Apple reportedly plans to pack up to 48 CPU cores and 152 GPU cores into the M2 Ex chipextreme. For comparison, AMD’s most powerful offering — the Threadripper 3990X — is armed with 64 CPU cores and 128 threads. But if we are to believe the M1 Ultra, its brother Extreme would have set fire to the powder.
However, plans for the M2 Extreme have been shelved, it seems. According to Bloomberg reporter Mark Gurman, Apple “probably scrapped this high-end setup». The company decided to do this because of the complexity of manufacturing such a powerful processor. Apple apparently wants to redirect its chip manufacturing resources to more mainstream processors that sell in greater numbers.

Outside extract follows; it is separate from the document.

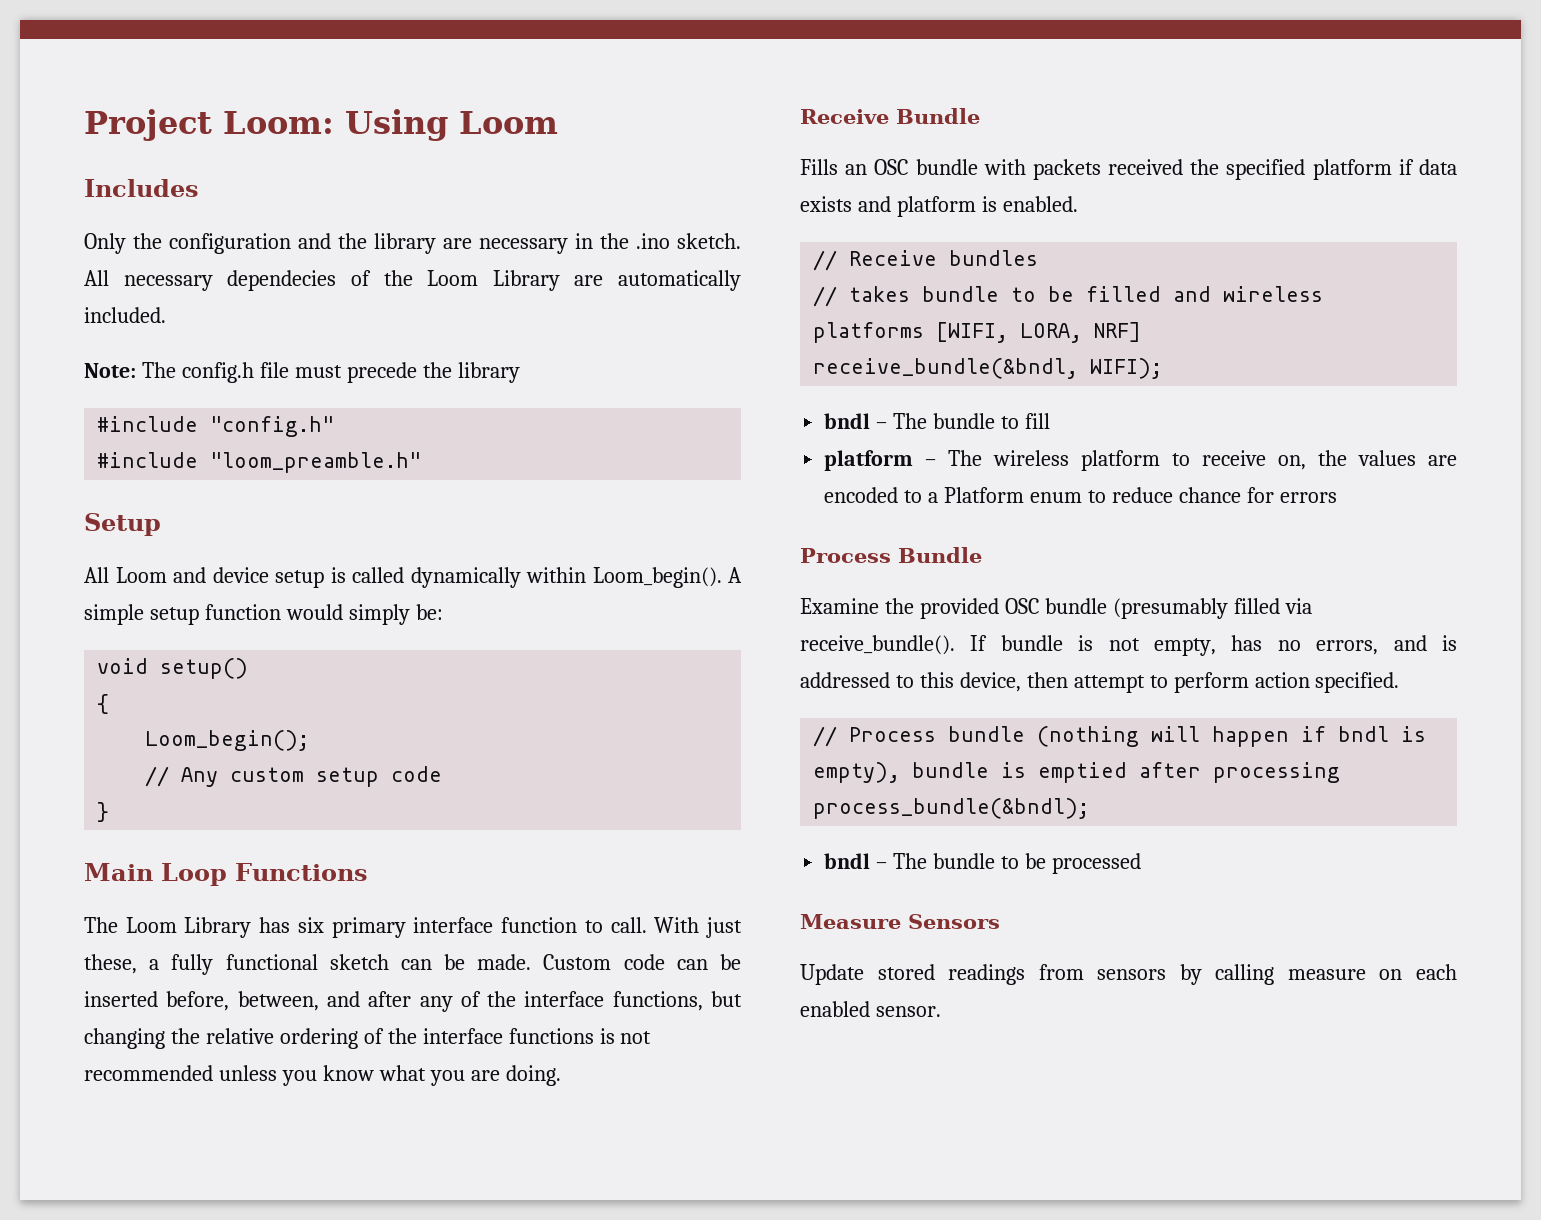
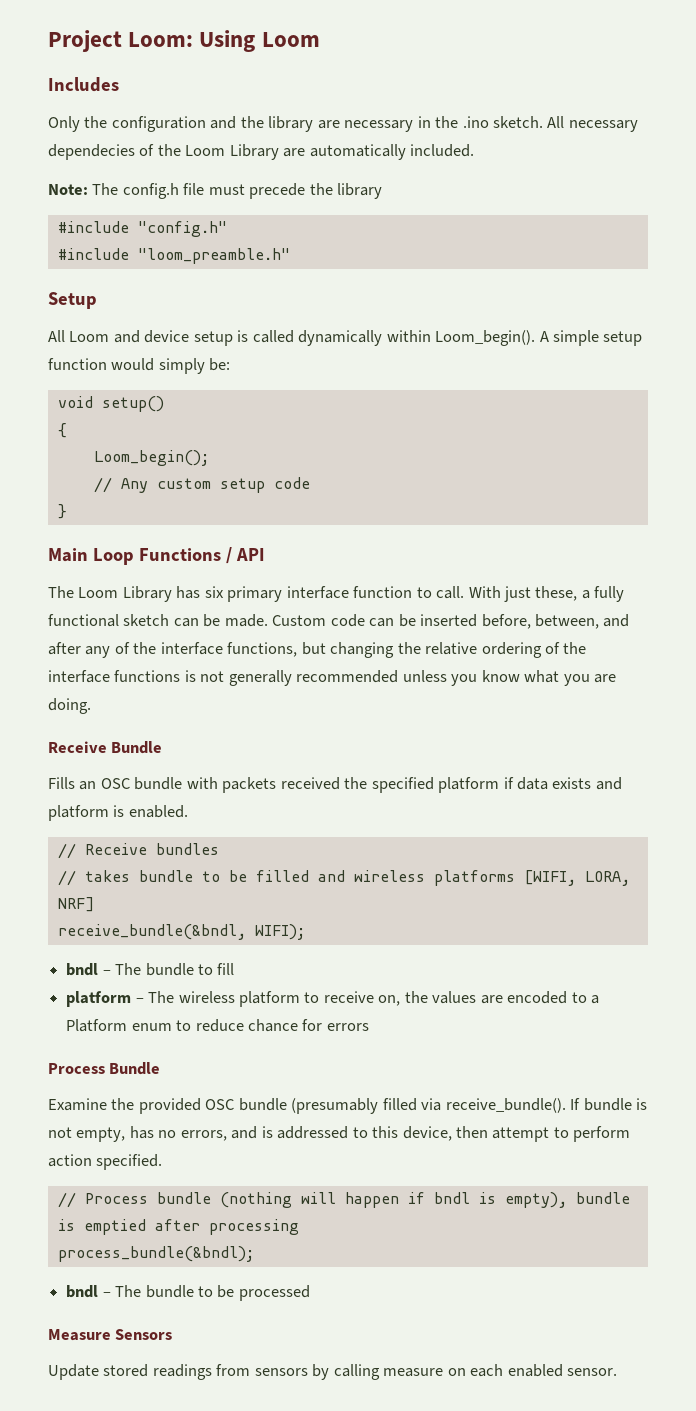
(368, 872) none -> [225,547,265,564] / API
(652, 1037) none -> [228,670,292,686] generally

The next Mac Pro follows the path of the Mac Studio
The other reason mentioned in the report is the high cost of manufacturing the “Extreme” chip, which are essentially four M1 Max processors put together. According to Gurman’s rough estimates, the price of a Mac with an M2 Extreme is in the $10,000 range. That’s a lot of money to spend on a niche machine aimed solely at creative professionals, with no serious gaming benefits.
According to Gurman, the upgrade to the M2 Extreme-powered Mac Pro was shaping up to be a “niche product that probably isn’t worth the development costs, engineering resources, and production bandwidth it would require.” . Instead, Apple reportedly decided to pack an M2 Ultra chip into the next-gen Mac Pro, putting it in the same computing power bracket as the current Mac Studio.